“Ah me, I am slain!” cried Matilda, sinking: “good Heaven, receive my soul!”
“Savage, inhuman monster, what hast thou done?” cried Theodore, rushing on him and wrenching his dagger from him.
“Stop, stop thy impious hand!” cried Matilda: “it is my father!”
Manfred, waking as from a trance, beat his breast, twisted his hands in his locks, and endeavoured to recover his dagger from Theodore to dispatch himself. Theodore, scarce less distracted, and only mastering the transports of his grief to assist Matilda, had now by his cries drawn some of the monks to his aid. While part of them endeavoured, in concert with the afflicted Theodore, to stop the blood of the dying princess, the rest prevented Manfred from laying violent hands on himself.
Matilda, resigning herself patiently to her fate, acknowledged, with looks of grateful love, the zeal of Theodore. Yet oft, as her faintness would permit her speech its way, she begged the assistants to comfort her father.
Jerome, by this time, had learnt the fatal news, and reached the church. His looks seemed to reproach Theodore; but turning to Manfred, he said, “Now, tyrant, behold the completion of woe fulfilled on thy impious and devoted head! The blood of Alfonso cried to Heaven for vengeance; and Heaven has permitted its altar to be polluted by assassination, that thou mightest shed thy own blood at the foot of that prince’s sepulchre!”
“Cruel man,” cried Matilda, “to aggravate the woes of a parent! may Heaven bless my father, and forgive him as I do! My lord, my gracious sire, dost thou forgive thy child? Indeed I came not hither to meet Theodore. I found him praying at this tomb, whither my mother sent me to intercede for thee, for her—dearest father, bless your child, and say you forgive her.”
“Forgive thee, murderous monster,” cried Manfred, “can assassins forgive? I took thee for Isabella; but Heaven directed my bloody hand to the heart of my child—oh, Matilda, I cannot utter it: canst thou forgive the blindness of my rage?”

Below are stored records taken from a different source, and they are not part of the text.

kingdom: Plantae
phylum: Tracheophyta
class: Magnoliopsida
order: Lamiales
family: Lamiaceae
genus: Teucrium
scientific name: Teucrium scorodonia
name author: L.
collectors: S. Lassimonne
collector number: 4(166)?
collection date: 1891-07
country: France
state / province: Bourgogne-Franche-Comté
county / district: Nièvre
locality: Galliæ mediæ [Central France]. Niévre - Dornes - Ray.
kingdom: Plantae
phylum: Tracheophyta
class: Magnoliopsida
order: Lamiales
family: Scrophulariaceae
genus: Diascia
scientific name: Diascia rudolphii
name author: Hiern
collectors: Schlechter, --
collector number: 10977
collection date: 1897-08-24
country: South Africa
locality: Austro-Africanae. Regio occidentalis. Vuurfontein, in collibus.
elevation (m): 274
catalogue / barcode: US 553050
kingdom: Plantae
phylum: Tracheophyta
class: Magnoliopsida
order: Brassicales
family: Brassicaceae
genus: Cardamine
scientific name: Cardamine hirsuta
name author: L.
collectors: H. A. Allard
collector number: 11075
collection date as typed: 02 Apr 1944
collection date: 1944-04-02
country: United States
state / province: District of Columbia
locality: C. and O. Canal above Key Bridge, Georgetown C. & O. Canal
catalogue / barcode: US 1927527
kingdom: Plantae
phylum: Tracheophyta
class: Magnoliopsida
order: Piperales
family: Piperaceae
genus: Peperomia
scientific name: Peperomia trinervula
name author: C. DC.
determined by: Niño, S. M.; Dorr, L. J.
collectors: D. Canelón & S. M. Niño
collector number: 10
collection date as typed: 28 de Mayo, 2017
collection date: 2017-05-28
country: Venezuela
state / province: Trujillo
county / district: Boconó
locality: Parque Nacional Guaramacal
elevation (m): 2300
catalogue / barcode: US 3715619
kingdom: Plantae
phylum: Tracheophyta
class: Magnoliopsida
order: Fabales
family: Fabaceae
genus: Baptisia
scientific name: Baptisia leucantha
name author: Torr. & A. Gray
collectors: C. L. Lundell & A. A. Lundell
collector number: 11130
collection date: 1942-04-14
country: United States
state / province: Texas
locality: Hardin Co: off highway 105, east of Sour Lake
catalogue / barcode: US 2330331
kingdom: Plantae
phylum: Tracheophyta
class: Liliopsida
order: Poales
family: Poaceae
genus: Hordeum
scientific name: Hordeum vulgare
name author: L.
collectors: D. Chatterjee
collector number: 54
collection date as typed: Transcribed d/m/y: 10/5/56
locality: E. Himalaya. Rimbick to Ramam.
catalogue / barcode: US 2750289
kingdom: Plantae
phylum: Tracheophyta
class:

“I can, I do, and may Heaven confirm it,” said Matilda; “but while I have life to ask it—oh, my mother, what will she feel! will you comfort her, my lord, will you not put her away? indeed she loves you—oh, I am faint; bear me to the castle—can I live to have her close my eyes?”
Theodore and the monks besought her earnestly to suffer herself to be borne into the convent; but her instances were so pressing to be carried to the castle, that, placing her on a litter, they conveyed her thither as she requested. Theodore, supporting her head with his arm, and hanging over her in an agony of despairing love, still endeavoured to inspire her with hopes of life. Jerome on the other side comforted her with discourses of heaven; and holding a crucifix before her, which she bathed with innocent tears, prepared her for her passage to immortality. Manfred, plunged in the deepest affliction, followed the litter in despair.